Overview
The 2024 Summer Reading Series
Hosted by the low-residency MFA in Creative Writing at Alaska Pacific University, the series will be held on campus in the lecture hall of the Carr-Gottstein Building at 7pm, on various evenings from Sunday, July 14 – Tuesday, July 23.
As the final event of most days of the summer on-campus residency of the MFA program, all readings are free and open to the public.
Location: Carr-Gottstein is the second building on the left, after you ascend the hill onto campus—a purple-pink building with big windows. Parking can be found on the left after passing the building.
4225 University Drive, Anchorage AK, 99508
Event Schedule
We will kick off the reading series with an evening with Nancy Lord:
- 7:00pm – Dessert Reception hosted by the Alaska Center for the Book
- 7:30pm – Contributions to Literacy in Alaska (CLIA) awards ceremony
- 7:45pm – Reading with Nancy Lord
CLIA Awards
The CLIA awards are presented annually by Alaska Center for the Book, Alaska’s liaison with the U.S. Library of Congress Center for the Book. Since 1993, the awards have been presented to more than 100 people and institutions making a significant contribution in literacy, the literary arts, or the preservation of the written or spoken word.
Honorees in 2024 are the Reading Mentors Program of the Talkeetna Friends of the Library; the Anchorage Daily News; and authors Ann Fienup-Riordan, Alice Rearden, and Marie Meade.
The Reading Mentors Program is supported by Friends of the Talkeetna Library, in collaboration with Talkeetna Elementary School, area homeschool families, Sunshine Transit, Upper Susitna Food Pantry, and Talkeetna Library. Teachers identify students who could benefit from additional reading practice. They engage in one-on-one reading sessions with community volunteers after school.
Authors Ann Fienup-Riordan, Alice Rearden, and Marie Meade form another collaboration meriting CLIA awards. The three are tradition-bearers, educators, authors, and translators sharing Yupik culture, tradition, and language. Working sometimes separately, but often with one another, their work is so interwoven that the CLIA awards committee chose to recognize all three, rather than one.

WHAT THE EXERCISE ASKS:
Answer these from the reading series page:
1. In which building's lecture hall are the readings held?
2. At what time does the CLIA awards ceremony begin on the opening evening?
3. Since what year have the CLIA awards been presented?
Rely only on the reading series page for what comes next.

ENTRIES SHOWN:
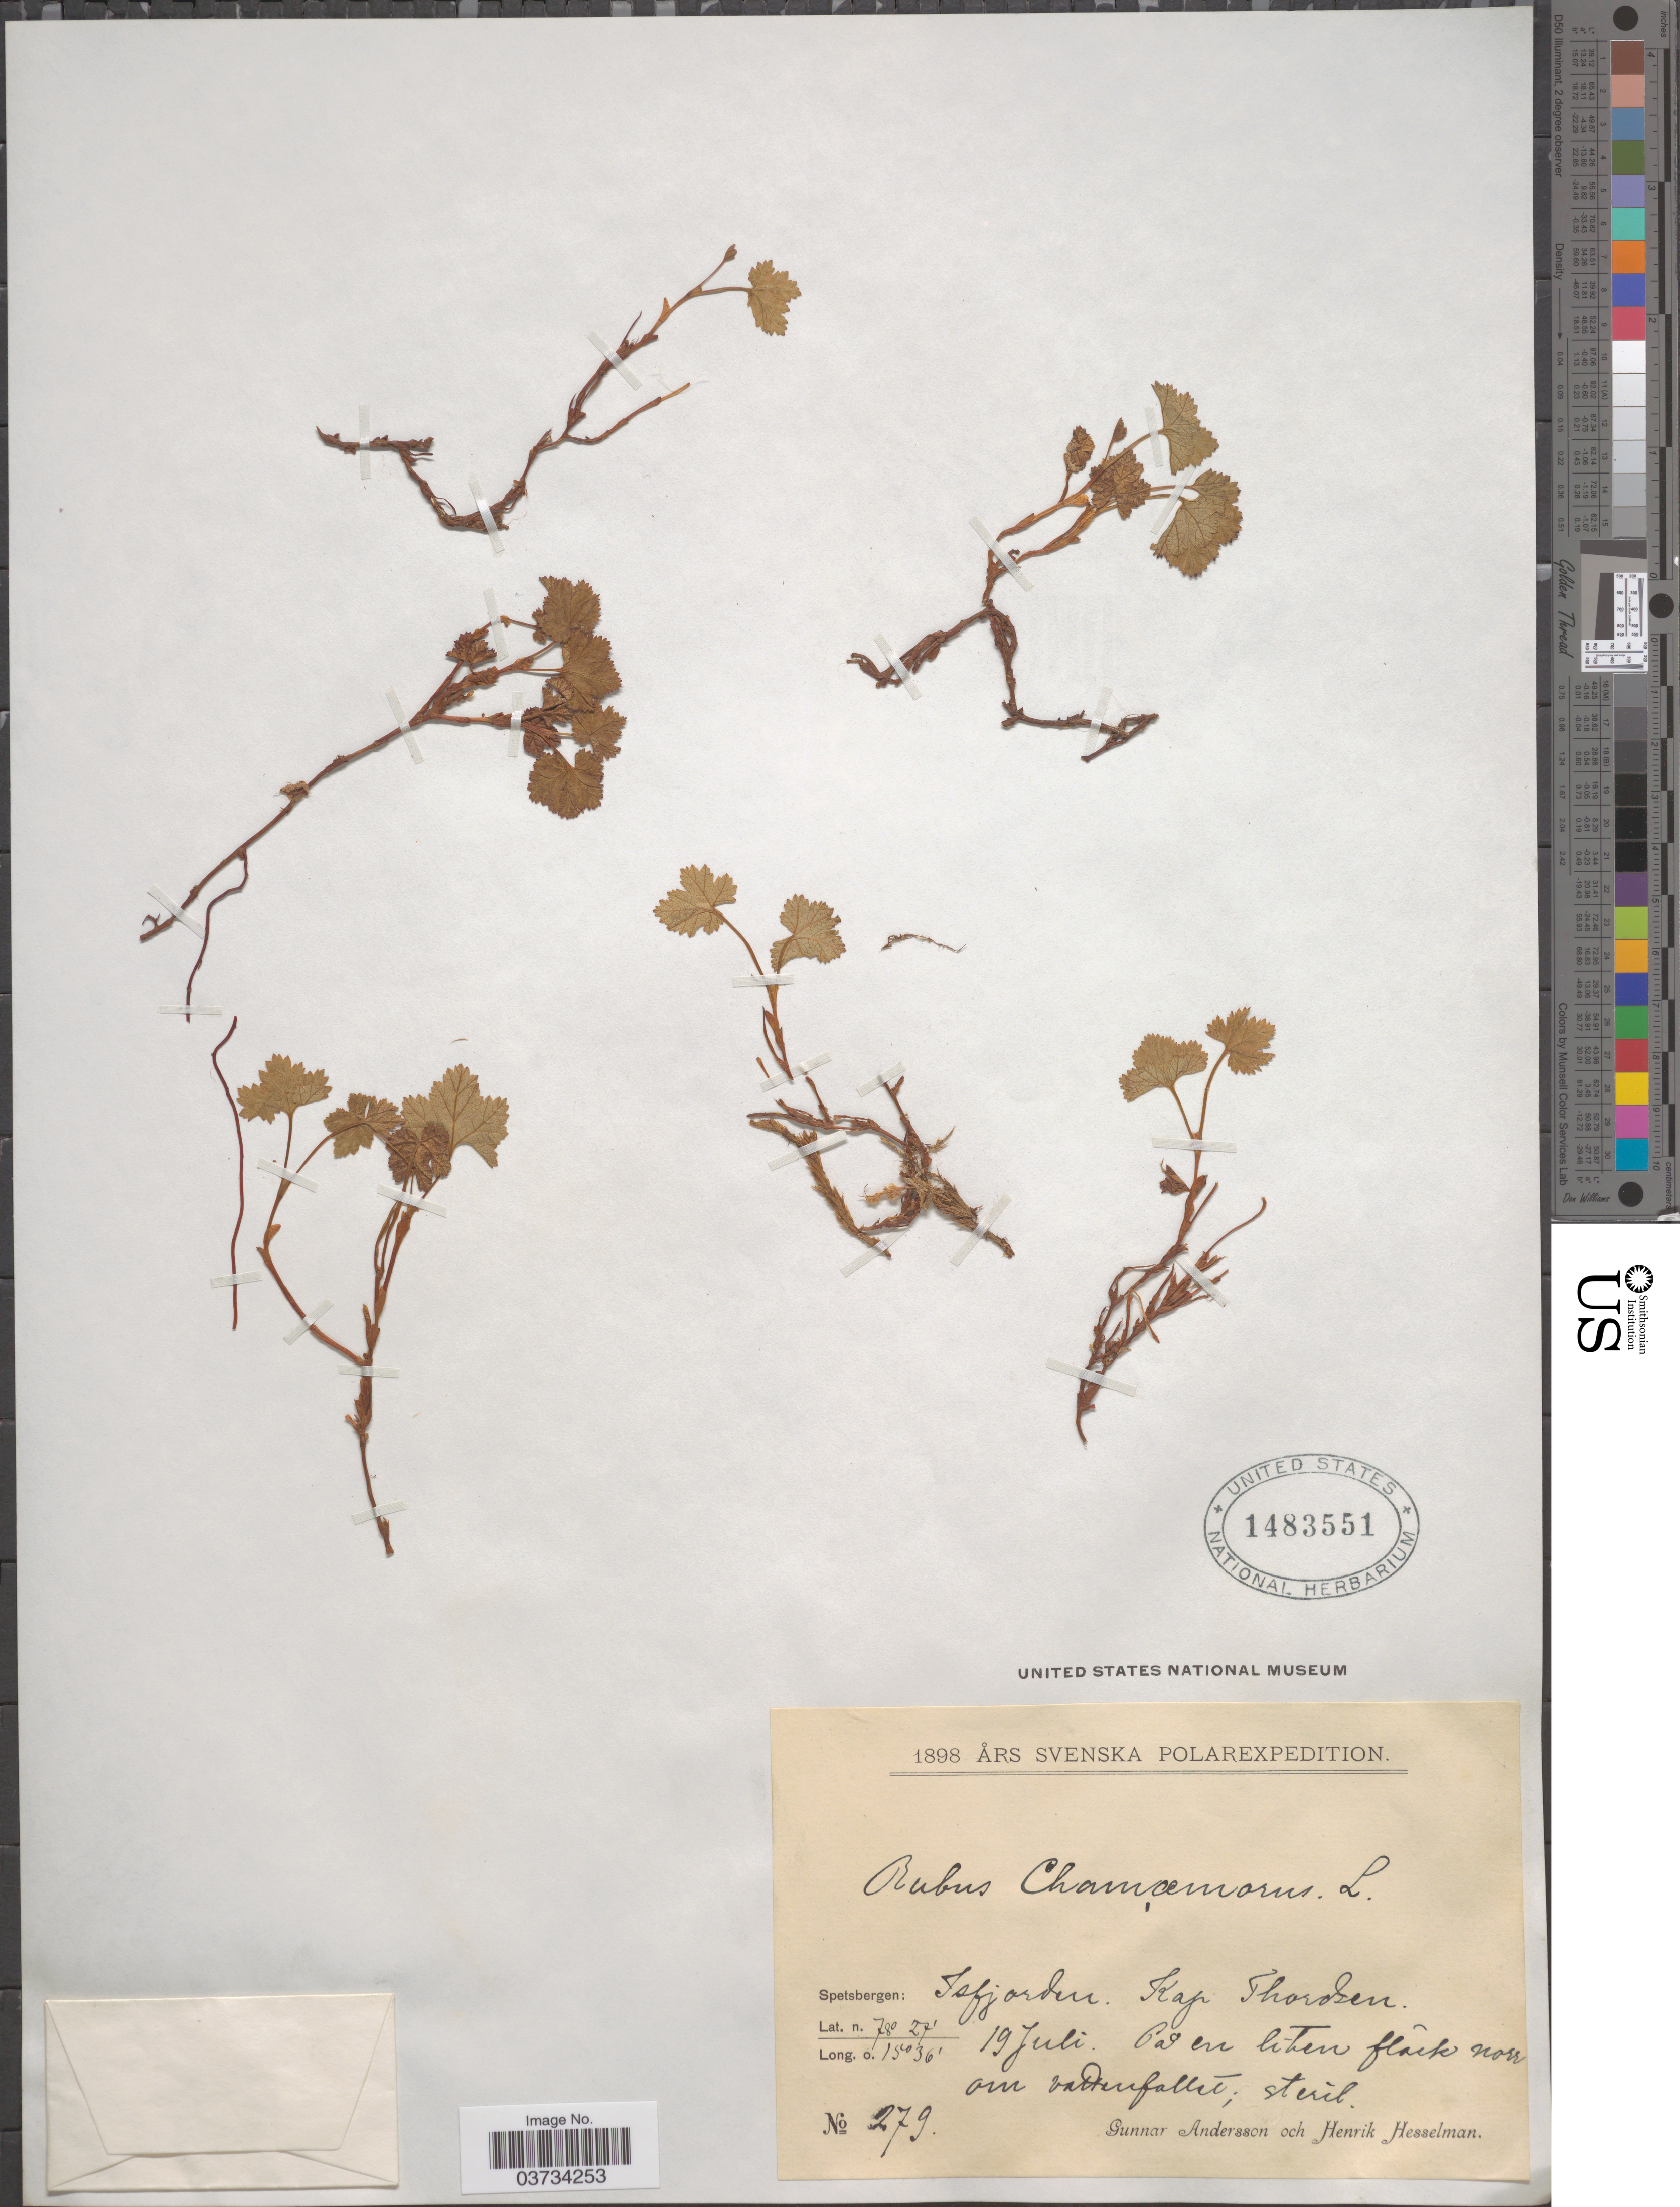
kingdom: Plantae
==
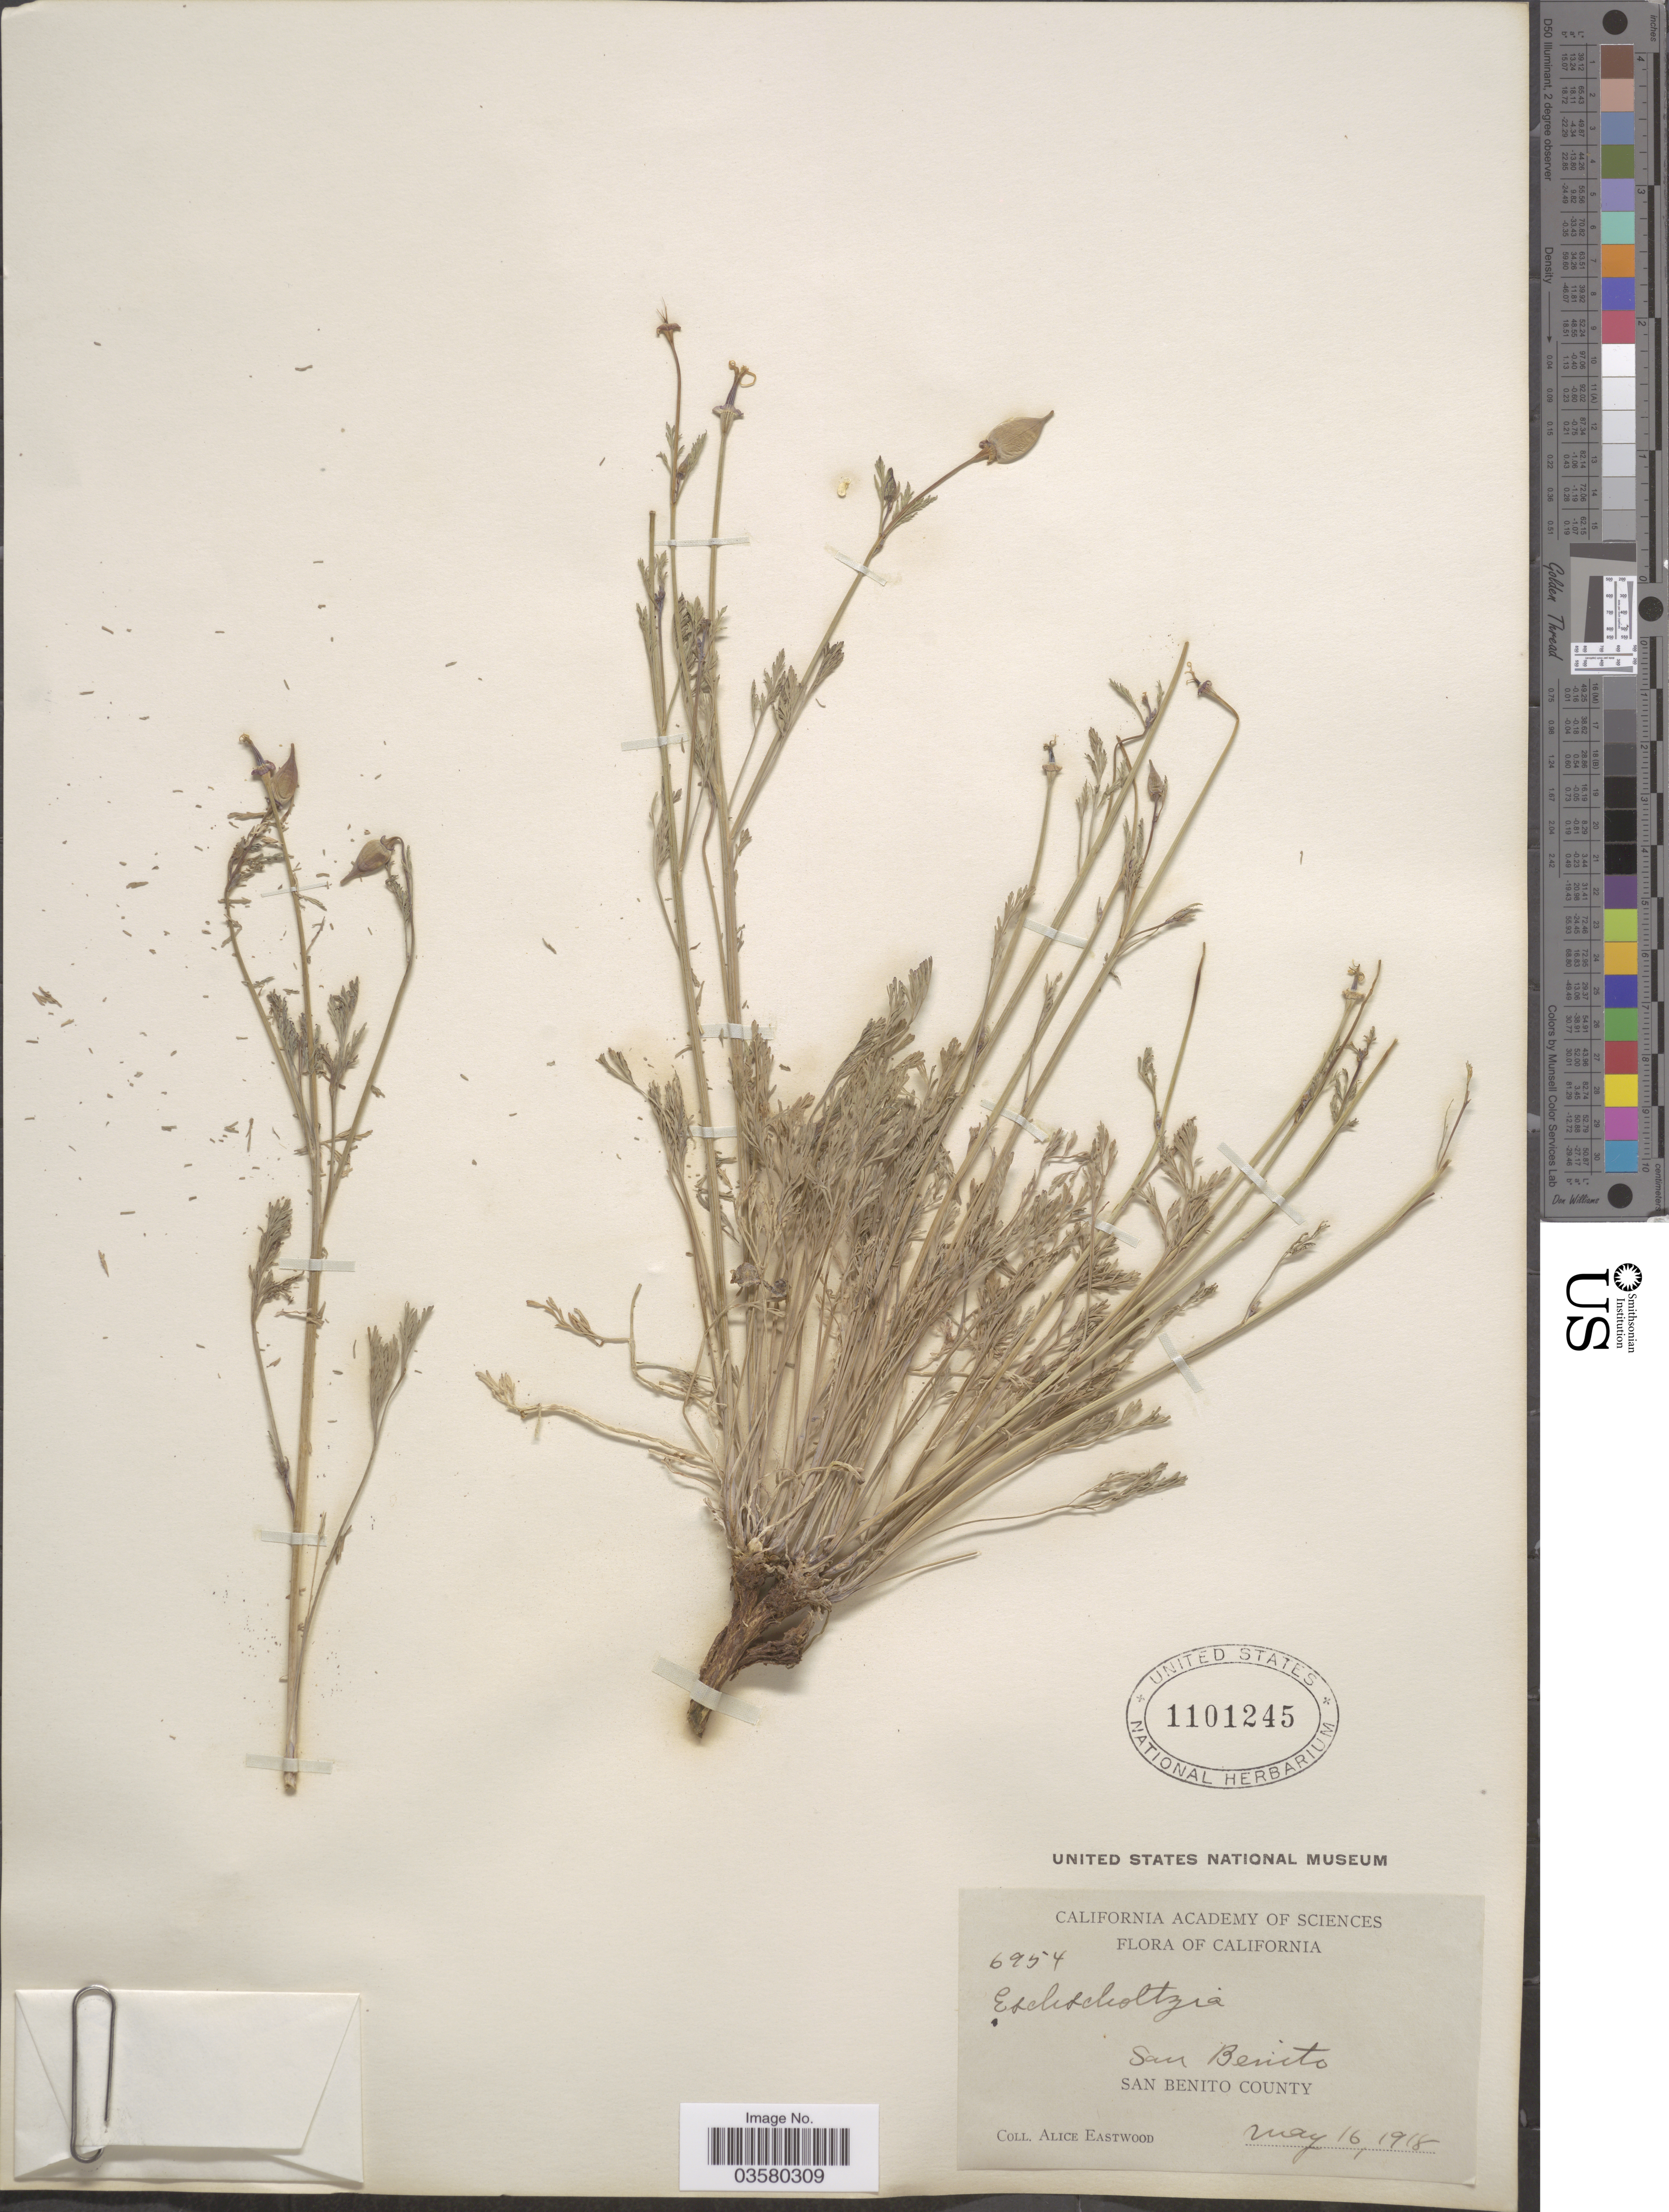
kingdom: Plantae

THE SOLUTION:
1. The Carr-Gottstein Building
2. 7:30pm
3. 1993